[TASK ITEM]
Each line below that carries the string "JSON" must appear in the answer.

Stored items:
-*-
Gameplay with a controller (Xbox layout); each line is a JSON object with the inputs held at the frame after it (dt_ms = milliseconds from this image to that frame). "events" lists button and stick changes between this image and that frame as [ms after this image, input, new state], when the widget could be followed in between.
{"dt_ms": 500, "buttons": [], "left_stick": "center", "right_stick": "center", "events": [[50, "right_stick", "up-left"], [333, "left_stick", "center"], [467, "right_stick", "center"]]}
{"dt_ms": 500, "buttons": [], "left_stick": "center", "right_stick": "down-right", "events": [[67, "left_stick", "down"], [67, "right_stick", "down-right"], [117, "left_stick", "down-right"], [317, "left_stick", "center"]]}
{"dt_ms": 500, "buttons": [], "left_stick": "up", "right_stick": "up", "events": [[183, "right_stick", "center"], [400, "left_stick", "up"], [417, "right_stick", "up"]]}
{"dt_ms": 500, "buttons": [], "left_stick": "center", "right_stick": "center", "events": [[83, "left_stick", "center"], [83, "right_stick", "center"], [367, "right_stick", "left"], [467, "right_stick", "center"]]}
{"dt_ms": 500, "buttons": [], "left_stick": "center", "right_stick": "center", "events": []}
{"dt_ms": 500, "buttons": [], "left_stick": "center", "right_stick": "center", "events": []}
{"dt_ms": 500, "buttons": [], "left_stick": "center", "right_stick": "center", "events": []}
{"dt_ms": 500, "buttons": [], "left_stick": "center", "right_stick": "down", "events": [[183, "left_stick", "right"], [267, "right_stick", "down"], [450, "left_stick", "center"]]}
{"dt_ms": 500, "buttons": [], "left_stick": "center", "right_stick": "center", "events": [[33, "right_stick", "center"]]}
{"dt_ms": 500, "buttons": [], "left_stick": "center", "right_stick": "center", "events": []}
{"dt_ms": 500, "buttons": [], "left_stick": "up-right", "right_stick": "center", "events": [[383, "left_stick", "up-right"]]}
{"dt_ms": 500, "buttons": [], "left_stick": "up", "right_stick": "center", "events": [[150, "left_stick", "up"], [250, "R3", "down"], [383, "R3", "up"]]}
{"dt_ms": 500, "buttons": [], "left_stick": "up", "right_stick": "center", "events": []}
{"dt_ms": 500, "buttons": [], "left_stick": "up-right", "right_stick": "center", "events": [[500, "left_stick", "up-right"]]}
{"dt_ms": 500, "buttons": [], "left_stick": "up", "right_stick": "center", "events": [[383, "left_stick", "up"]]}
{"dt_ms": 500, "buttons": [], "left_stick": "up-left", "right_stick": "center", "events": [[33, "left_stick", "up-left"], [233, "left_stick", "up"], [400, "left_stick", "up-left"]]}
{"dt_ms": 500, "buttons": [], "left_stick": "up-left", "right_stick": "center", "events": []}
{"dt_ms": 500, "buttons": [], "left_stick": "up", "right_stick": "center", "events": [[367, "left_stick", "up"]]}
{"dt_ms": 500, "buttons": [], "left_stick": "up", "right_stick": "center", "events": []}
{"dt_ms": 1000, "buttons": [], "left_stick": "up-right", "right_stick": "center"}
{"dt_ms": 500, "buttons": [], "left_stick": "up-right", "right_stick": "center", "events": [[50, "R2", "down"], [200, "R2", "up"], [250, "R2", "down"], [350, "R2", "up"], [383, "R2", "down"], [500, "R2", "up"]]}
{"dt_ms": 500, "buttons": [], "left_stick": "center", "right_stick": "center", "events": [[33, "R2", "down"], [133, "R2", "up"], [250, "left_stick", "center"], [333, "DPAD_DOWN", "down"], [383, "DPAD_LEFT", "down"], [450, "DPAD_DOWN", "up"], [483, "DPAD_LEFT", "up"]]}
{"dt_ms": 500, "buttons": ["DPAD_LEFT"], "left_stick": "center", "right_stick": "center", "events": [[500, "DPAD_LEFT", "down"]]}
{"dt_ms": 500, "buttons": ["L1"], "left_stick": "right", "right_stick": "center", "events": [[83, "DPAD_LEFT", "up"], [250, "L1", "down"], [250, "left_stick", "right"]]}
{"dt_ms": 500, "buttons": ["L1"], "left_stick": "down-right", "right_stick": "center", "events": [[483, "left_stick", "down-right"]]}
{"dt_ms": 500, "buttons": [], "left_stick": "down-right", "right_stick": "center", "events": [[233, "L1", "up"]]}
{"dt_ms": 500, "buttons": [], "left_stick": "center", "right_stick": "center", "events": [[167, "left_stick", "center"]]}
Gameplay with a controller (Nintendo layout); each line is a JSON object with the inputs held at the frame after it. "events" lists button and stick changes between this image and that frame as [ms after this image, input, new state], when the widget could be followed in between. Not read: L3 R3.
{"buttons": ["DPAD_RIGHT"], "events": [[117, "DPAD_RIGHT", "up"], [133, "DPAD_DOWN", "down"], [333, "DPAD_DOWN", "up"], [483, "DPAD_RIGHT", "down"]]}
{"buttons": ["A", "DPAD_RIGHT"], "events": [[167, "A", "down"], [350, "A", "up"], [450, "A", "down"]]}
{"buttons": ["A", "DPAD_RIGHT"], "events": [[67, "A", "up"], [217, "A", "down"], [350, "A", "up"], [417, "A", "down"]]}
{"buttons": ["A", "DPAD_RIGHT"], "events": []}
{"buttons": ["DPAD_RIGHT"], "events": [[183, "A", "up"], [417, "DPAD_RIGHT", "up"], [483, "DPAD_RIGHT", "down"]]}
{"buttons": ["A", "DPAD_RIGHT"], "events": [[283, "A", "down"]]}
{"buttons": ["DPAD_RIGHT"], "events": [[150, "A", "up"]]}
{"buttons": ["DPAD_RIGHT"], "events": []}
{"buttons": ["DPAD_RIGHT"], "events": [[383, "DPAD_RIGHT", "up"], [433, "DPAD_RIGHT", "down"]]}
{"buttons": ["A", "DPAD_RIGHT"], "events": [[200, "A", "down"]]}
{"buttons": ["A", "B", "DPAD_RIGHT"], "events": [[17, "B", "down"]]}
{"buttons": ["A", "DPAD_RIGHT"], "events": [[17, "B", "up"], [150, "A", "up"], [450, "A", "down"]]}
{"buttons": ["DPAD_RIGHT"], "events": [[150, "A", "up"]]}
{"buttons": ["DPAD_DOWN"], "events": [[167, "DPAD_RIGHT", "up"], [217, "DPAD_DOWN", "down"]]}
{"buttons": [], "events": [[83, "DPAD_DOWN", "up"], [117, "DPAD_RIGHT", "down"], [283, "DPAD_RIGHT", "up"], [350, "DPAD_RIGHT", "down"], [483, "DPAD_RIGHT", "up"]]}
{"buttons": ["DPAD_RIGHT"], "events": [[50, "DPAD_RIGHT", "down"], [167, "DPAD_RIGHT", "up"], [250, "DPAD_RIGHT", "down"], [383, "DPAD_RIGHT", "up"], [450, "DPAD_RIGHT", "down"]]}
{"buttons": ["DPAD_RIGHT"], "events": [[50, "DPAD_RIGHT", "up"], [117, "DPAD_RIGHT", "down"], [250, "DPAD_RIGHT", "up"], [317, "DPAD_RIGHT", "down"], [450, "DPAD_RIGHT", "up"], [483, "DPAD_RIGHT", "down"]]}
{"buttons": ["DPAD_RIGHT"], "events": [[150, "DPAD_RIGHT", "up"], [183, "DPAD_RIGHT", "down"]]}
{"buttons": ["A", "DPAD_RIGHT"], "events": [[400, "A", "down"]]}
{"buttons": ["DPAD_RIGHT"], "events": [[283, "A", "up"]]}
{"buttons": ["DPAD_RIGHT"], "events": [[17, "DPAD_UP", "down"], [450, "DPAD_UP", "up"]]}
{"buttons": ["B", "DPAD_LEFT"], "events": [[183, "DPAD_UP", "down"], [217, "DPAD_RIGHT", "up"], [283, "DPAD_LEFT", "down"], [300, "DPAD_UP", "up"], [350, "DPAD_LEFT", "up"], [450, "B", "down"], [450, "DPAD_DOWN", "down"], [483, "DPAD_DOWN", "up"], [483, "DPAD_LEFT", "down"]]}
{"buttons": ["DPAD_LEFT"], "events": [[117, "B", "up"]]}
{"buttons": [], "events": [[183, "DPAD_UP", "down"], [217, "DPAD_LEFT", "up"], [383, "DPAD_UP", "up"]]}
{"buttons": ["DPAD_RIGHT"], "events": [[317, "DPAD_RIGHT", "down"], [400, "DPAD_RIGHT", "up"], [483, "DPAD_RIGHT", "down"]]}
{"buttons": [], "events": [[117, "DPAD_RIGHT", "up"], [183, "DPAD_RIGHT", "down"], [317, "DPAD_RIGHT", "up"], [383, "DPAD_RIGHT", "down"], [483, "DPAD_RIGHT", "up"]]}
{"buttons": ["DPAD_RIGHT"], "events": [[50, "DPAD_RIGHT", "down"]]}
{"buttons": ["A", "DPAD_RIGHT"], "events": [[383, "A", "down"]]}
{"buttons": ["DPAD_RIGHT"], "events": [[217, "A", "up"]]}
-*-
[ANSWER BOX]
Gameplay with a controller (Xbox layout); each line is a JSON object with the inputs held at the frame after it (dt_ms = milliseconds from this image to that frame). "events" lists button and stick changes between this image and that frame as [ms after this image, input, new state], when the widget could be followed in between.
Gameplay with a controller (Nintendo layout); each line is a JSON object with the inputs held at the frame after it. "events" lists button and stick changes between this image and that frame as [ms after this image, input, new state], when the widget could be followed in between. Not read: L3 R3.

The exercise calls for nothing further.